*Problem details*: Turn everything from the line containing "Comunicado LA PRIMERA" down to the end of the entries into a numbered list, one line per item, skipping any blank lines.

(Dataset items)
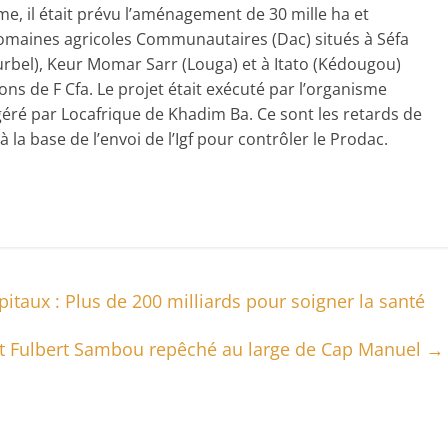
me, il était prévu l’aménagement de 30 mille ha et
Domaines agricoles Communautaires (Dac) situés à Séfa
rbel), Keur Momar Sarr (Louga) et à Itato (Kédougou)
ons de F Cfa. Le projet était exécuté par l’organisme
éré par Locafrique de Khadim Ba. Ce sont les retards de
la base de l’envoi de l’Igf pour contrôler le Prodac.
itaux : Plus de 200 milliards pour soigner la santé
ent Fulbert Sambou repêché au large de Cap Manuel
→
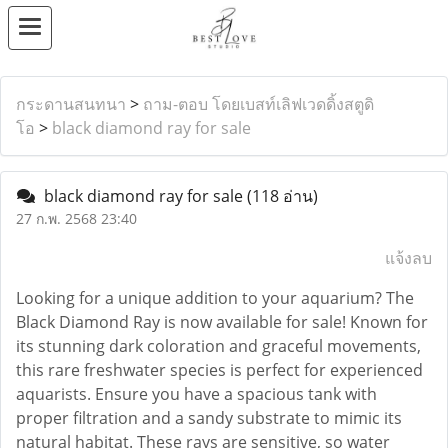
กระดานสนทนา
>
ถาม-ตอบ โดยเบสท์เลิฟเวดดิ้งสตูดิ
โอ
>
black diamond ray for sale
black diamond ray for sale
(118 อ่าน)
27 ก.พ. 2568 23:40
แจ้งลบ
Looking for a unique addition to your aquarium? The
Black Diamond Ray is now available for sale! Known for
its stunning dark coloration and graceful movements,
this rare freshwater species is perfect for experienced
aquarists. Ensure you have a spacious tank with
proper filtration and a sandy substrate to mimic its
natural habitat. These rays are sensitive, so water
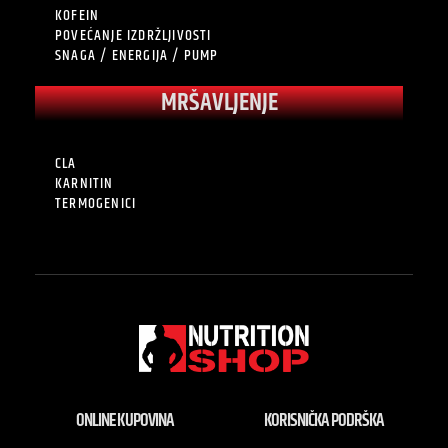
KOFEIN
POVEĆANJE IZDRŽLJIVOSTI
SNAGA / ENERGIJA / PUMP
MRŠAVLJENJE
CLA
KARNITIN
TERMOGENICI
ONLINE KUPOVINA
KORISNIČKA PODRŠKA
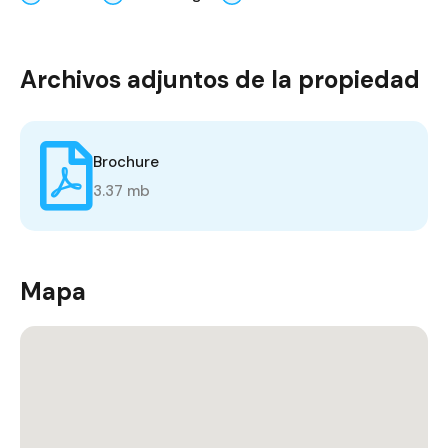
Archivos adjuntos de la propiedad
Brochure
3.37 mb
Mapa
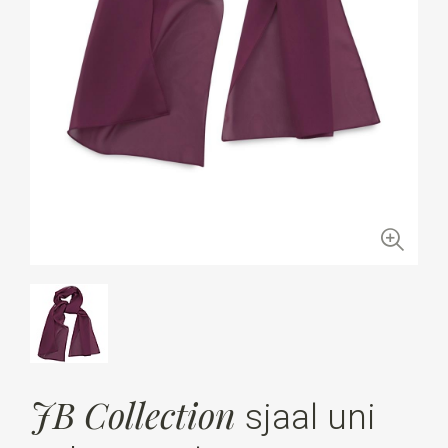
JB Collection
sjaal uni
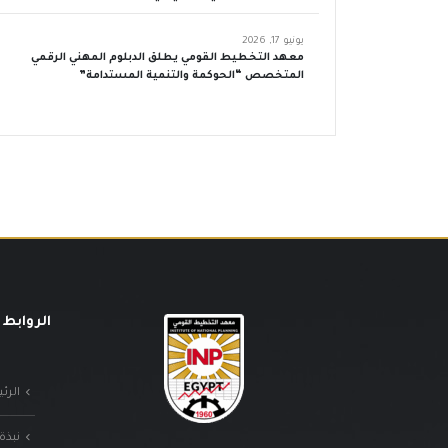
يونيو 17, 2026
معهد التخطيط القومي يطلق الدبلوم المهني الرقمي
المتخصص “الحوكمة والتنمية المستدامة”
الروابط 
الرئ
نبذة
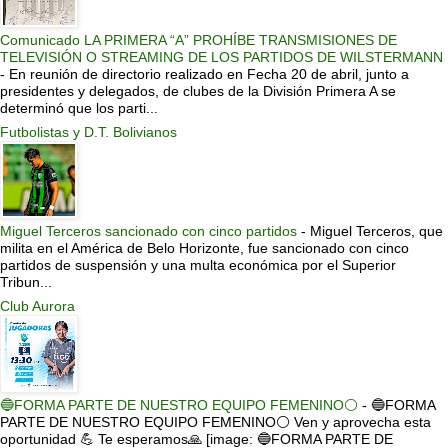
Comunicado LA PRIMERA “A” PROHÍBE TRANSMISIONES DE
TELEVISIÓN O STREAMING DE LOS PARTIDOS DE WILSTERMANN
-
En reunión de directorio realizado en Fecha 20 de abril, junto a
presidentes y delegados, de clubes de la División Primera A se
determinó que los parti...
Futbolistas y D.T. Bolivianos
Miguel Terceros sancionado con cinco partidos
-
Miguel Terceros, que
milita en el América de Belo Horizonte, fue sancionado con cinco
partidos de suspensión y una multa económica por el Superior
Tribun...
Club Aurora
🔵FORMA PARTE DE NUESTRO EQUIPO FEMENINO⚪
-
🔵FORMA
PARTE DE NUESTRO EQUIPO FEMENINO⚪ Ven y aprovecha esta
oportunidad 💪 Te esperamos🙏 [image: 🔵FORMA PARTE DE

*Finished task*:
1. Comunicado LA PRIMERA “A” PROHÍBE TRANSMISIONES DE
2. TELEVISIÓN O STREAMING DE LOS PARTIDOS DE WILSTERMANN
3. -
4. En reunión de directorio realizado en Fecha 20 de abril, junto a
5. presidentes y delegados, de clubes de la División Primera A se
6. determinó que los parti...
7. Futbolistas y D.T. Bolivianos
8. Miguel Terceros sancionado con cinco partidos
9. -
10. Miguel Terceros, que
11. milita en el América de Belo Horizonte, fue sancionado con cinco
12. partidos de suspensión y una multa económica por el Superior
13. Tribun...
14. Club Aurora
15. 🔵FORMA PARTE DE NUESTRO EQUIPO FEMENINO⚪
16. -
17. 🔵FORMA
18. PARTE DE NUESTRO EQUIPO FEMENINO⚪ Ven y aprovecha esta
19. oportunidad 💪 Te esperamos🙏 [image: 🔵FORMA PARTE DE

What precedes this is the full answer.